- Je voulais vous remercier pour les soins que vous avez fait à mon mari. Deux ans de soins, mais au final... Ça n'a servi à rien...
Parce qu'il est mort.
Voilà ce que la vieille dame n'arrivait pas à me dire.
"Ça ne sert à rien, les soins."
Si seulement elle savait combien de fois je me suis faite cette réflexion...
Me demander ce que je foutais là à écouter une dépressive me parler de sa vie qui va mal tout en sachant qu'elle n'ira pas mieux demain. Regarder ce mec toxicomane me dire qu'il n'a pas replongé alors qu'il suffisait que je plonge mes yeux dans les siens pour comprendre qu'il mentait comme un gosse face à sa mère. Toucher de mes mains un corps dont la vie s'échappe et me demander si j'ai encore le droit de dire que mes soins "soignent" alors qu'elle est en train de mourir...

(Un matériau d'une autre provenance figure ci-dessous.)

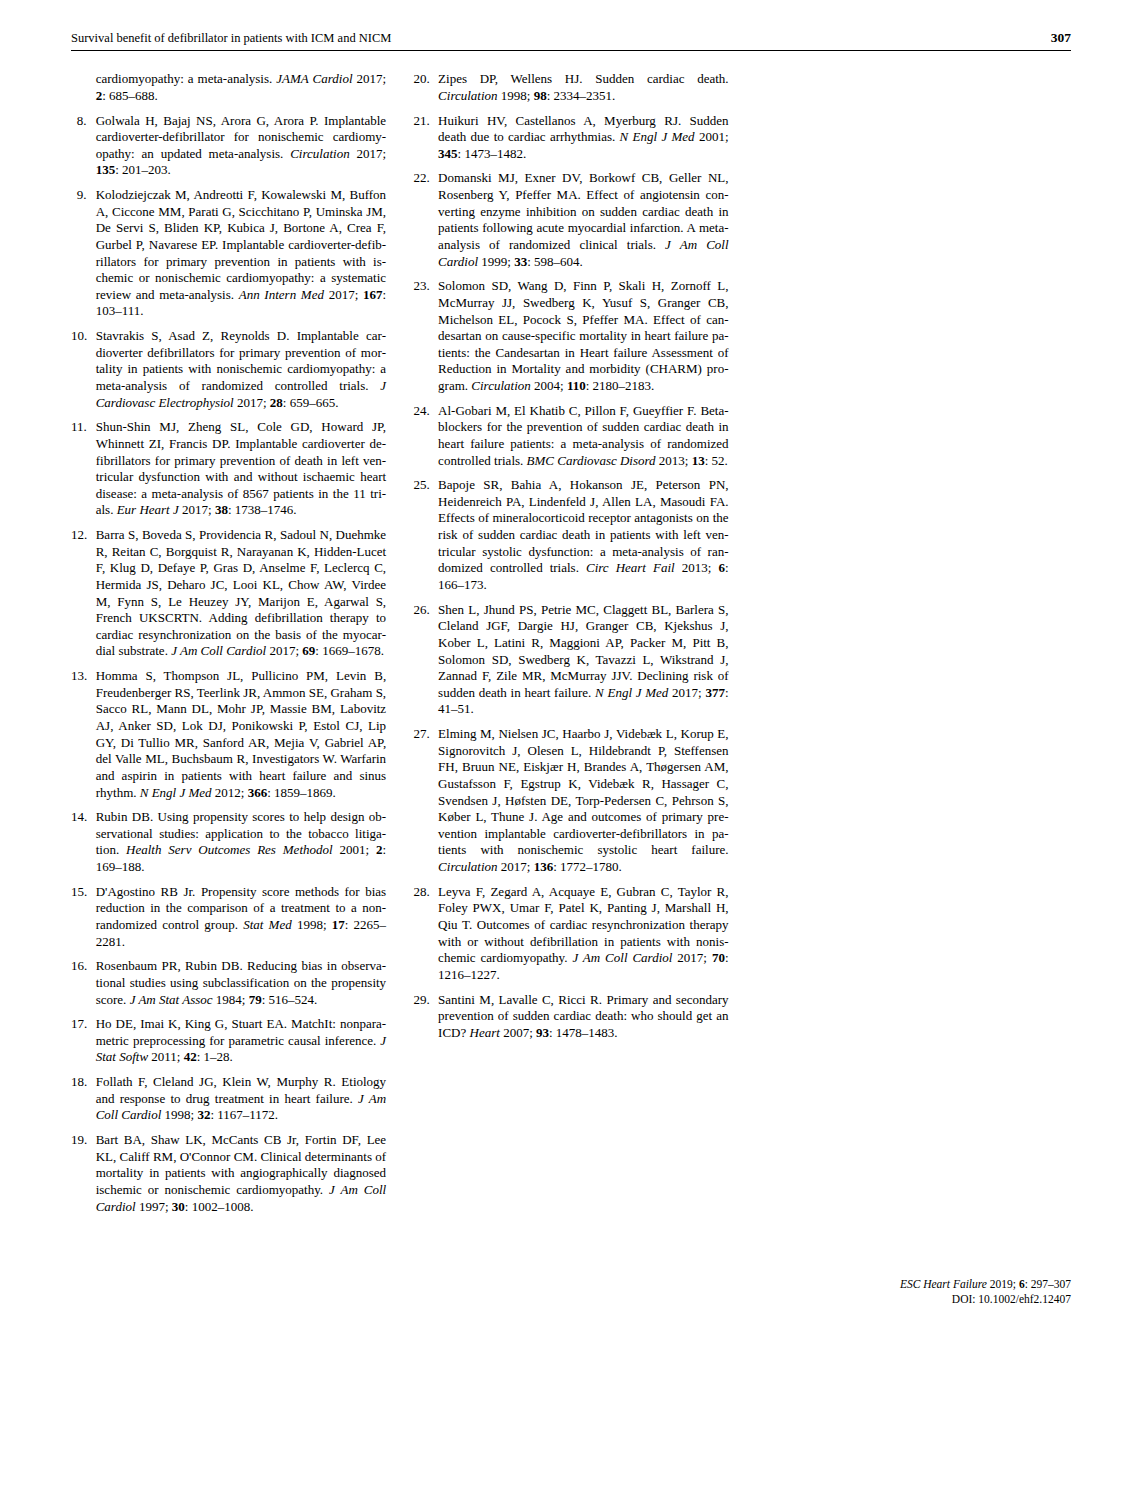Survival benefit of defibrillator in patients with ICM and NICM 307
cardiomyopathy: a meta-analysis. JAMA Cardiol 2017; 2: 685–688.
8. Golwala H, Bajaj NS, Arora G, Arora P. Implantable cardioverter-defibrillator for nonischemic cardiomyopathy: an updated meta-analysis. Circulation 2017; 135: 201–203.
9. Kolodziejczak M, Andreotti F, Kowalewski M, Buffon A, Ciccone MM, Parati G, Scicchitano P, Uminska JM, De Servi S, Bliden KP, Kubica J, Bortone A, Crea F, Gurbel P, Navarese EP. Implantable cardioverter-defibrillators for primary prevention in patients with ischemic or nonischemic cardiomyopathy: a systematic review and meta-analysis. Ann Intern Med 2017; 167: 103–111.
10. Stavrakis S, Asad Z, Reynolds D. Implantable cardioverter defibrillators for primary prevention of mortality in patients with nonischemic cardiomyopathy: a meta-analysis of randomized controlled trials. J Cardiovasc Electrophysiol 2017; 28: 659–665.
11. Shun-Shin MJ, Zheng SL, Cole GD, Howard JP, Whinnett ZI, Francis DP. Implantable cardioverter defibrillators for primary prevention of death in left ventricular dysfunction with and without ischaemic heart disease: a meta-analysis of 8567 patients in the 11 trials. Eur Heart J 2017; 38: 1738–1746.
12. Barra S, Boveda S, Providencia R, Sadoul N, Duehmke R, Reitan C, Borgquist R, Narayanan K, Hidden-Lucet F, Klug D, Defaye P, Gras D, Anselme F, Leclercq C, Hermida JS, Deharo JC, Looi KL, Chow AW, Virdee M, Fynn S, Le Heuzey JY, Marijon E, Agarwal S, French UKSCRTN. Adding defibrillation therapy to cardiac resynchronization on the basis of the myocardial substrate. J Am Coll Cardiol 2017; 69: 1669–1678.
13. Homma S, Thompson JL, Pullicino PM, Levin B, Freudenberger RS, Teerlink JR, Ammon SE, Graham S, Sacco RL, Mann DL, Mohr JP, Massie BM, Labovitz AJ, Anker SD, Lok DJ, Ponikowski P, Estol CJ, Lip GY, Di Tullio MR, Sanford AR, Mejia V, Gabriel AP, del Valle ML, Buchsbaum R, Investigators W. Warfarin and aspirin in patients with heart failure and sinus rhythm. N Engl J Med 2012; 366: 1859–1869.
14. Rubin DB. Using propensity scores to help design observational studies: application to the tobacco litigation. Health Serv Outcomes Res Methodol 2001; 2: 169–188.
15. D'Agostino RB Jr. Propensity score methods for bias reduction in the comparison of a treatment to a non-randomized control group. Stat Med 1998; 17: 2265–2281.
16. Rosenbaum PR, Rubin DB. Reducing bias in observational studies using subclassification on the propensity score. J Am Stat Assoc 1984; 79: 516–524.
17. Ho DE, Imai K, King G, Stuart EA. MatchIt: nonparametric preprocessing for parametric causal inference. J Stat Softw 2011; 42: 1–28.
18. Follath F, Cleland JG, Klein W, Murphy R. Etiology and response to drug treatment in heart failure. J Am Coll Cardiol 1998; 32: 1167–1172.
19. Bart BA, Shaw LK, McCants CB Jr, Fortin DF, Lee KL, Califf RM, O'Connor CM. Clinical determinants of mortality in patients with angiographically diagnosed ischemic or nonischemic cardiomyopathy. J Am Coll Cardiol 1997; 30: 1002–1008.
20. Zipes DP, Wellens HJ. Sudden cardiac death. Circulation 1998; 98: 2334–2351.
21. Huikuri HV, Castellanos A, Myerburg RJ. Sudden death due to cardiac arrhythmias. N Engl J Med 2001; 345: 1473–1482.
22. Domanski MJ, Exner DV, Borkowf CB, Geller NL, Rosenberg Y, Pfeffer MA. Effect of angiotensin converting enzyme inhibition on sudden cardiac death in patients following acute myocardial infarction. A meta-analysis of randomized clinical trials. J Am Coll Cardiol 1999; 33: 598–604.
23. Solomon SD, Wang D, Finn P, Skali H, Zornoff L, McMurray JJ, Swedberg K, Yusuf S, Granger CB, Michelson EL, Pocock S, Pfeffer MA. Effect of candesartan on cause-specific mortality in heart failure patients: the Candesartan in Heart failure Assessment of Reduction in Mortality and morbidity (CHARM) program. Circulation 2004; 110: 2180–2183.
24. Al-Gobari M, El Khatib C, Pillon F, Gueyffier F. Beta-blockers for the prevention of sudden cardiac death in heart failure patients: a meta-analysis of randomized controlled trials. BMC Cardiovasc Disord 2013; 13: 52.
25. Bapoje SR, Bahia A, Hokanson JE, Peterson PN, Heidenreich PA, Lindenfeld J, Allen LA, Masoudi FA. Effects of mineralocorticoid receptor antagonists on the risk of sudden cardiac death in patients with left ventricular systolic dysfunction: a meta-analysis of randomized controlled trials. Circ Heart Fail 2013; 6: 166–173.
26. Shen L, Jhund PS, Petrie MC, Claggett BL, Barlera S, Cleland JGF, Dargie HJ, Granger CB, Kjekshus J, Kober L, Latini R, Maggioni AP, Packer M, Pitt B, Solomon SD, Swedberg K, Tavazzi L, Wikstrand J, Zannad F, Zile MR, McMurray JJV. Declining risk of sudden death in heart failure. N Engl J Med 2017; 377: 41–51.
27. Elming M, Nielsen JC, Haarbo J, Videbæk L, Korup E, Signorovitch J, Olesen L, Hildebrandt P, Steffensen FH, Bruun NE, Eiskjær H, Brandes A, Thøgersen AM, Gustafsson F, Egstrup K, Videbæk R, Hassager C, Svendsen J, Høfsten DE, Torp-Pedersen C, Pehrson S, Køber L, Thune J. Age and outcomes of primary prevention implantable cardioverter-defibrillators in patients with nonischemic systolic heart failure. Circulation 2017; 136: 1772–1780.
28. Leyva F, Zegard A, Acquaye E, Gubran C, Taylor R, Foley PWX, Umar F, Patel K, Panting J, Marshall H, Qiu T. Outcomes of cardiac resynchronization therapy with or without defibrillation in patients with nonischemic cardiomyopathy. J Am Coll Cardiol 2017; 70: 1216–1227.
29. Santini M, Lavalle C, Ricci R. Primary and secondary prevention of sudden cardiac death: who should get an ICD? Heart 2007; 93: 1478–1483.
ESC Heart Failure 2019; 6: 297–307
DOI: 10.1002/ehf2.12407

La vieille dame a glissé devant moi le dossier dans lequel je cochais chacun de mes soins depuis deux ans. Un post-it avait été collé dessus par un de ses enfants pour ne pas que l'hôpital nous l'égard... Machinalement, je l'ai feuilleté. Beaucoup de surveillances et de soins cochés. Devant le sourire pudique et l'air triste de la vieille dame je lui ai dit :
- Il est resté chez vous, il a pu vous accompagner dans votre maison de vacances une dernière fois, il a pu aller au café chaque matin et rire avec les copains, il s'est réveillé dans vos bras, vous a pris la tête, vous a cassé les pieds... Et vous a brisé le coeur parce qu'il est mort. Alors non, tout ça, ça n'est pas rien...
Je suis une soignante qui ne soigne pas toujours et je me demande souvent à quoi ça sert tout ça. Mais j'essaye de faire comme ci pour ne pas que ça serve à rien.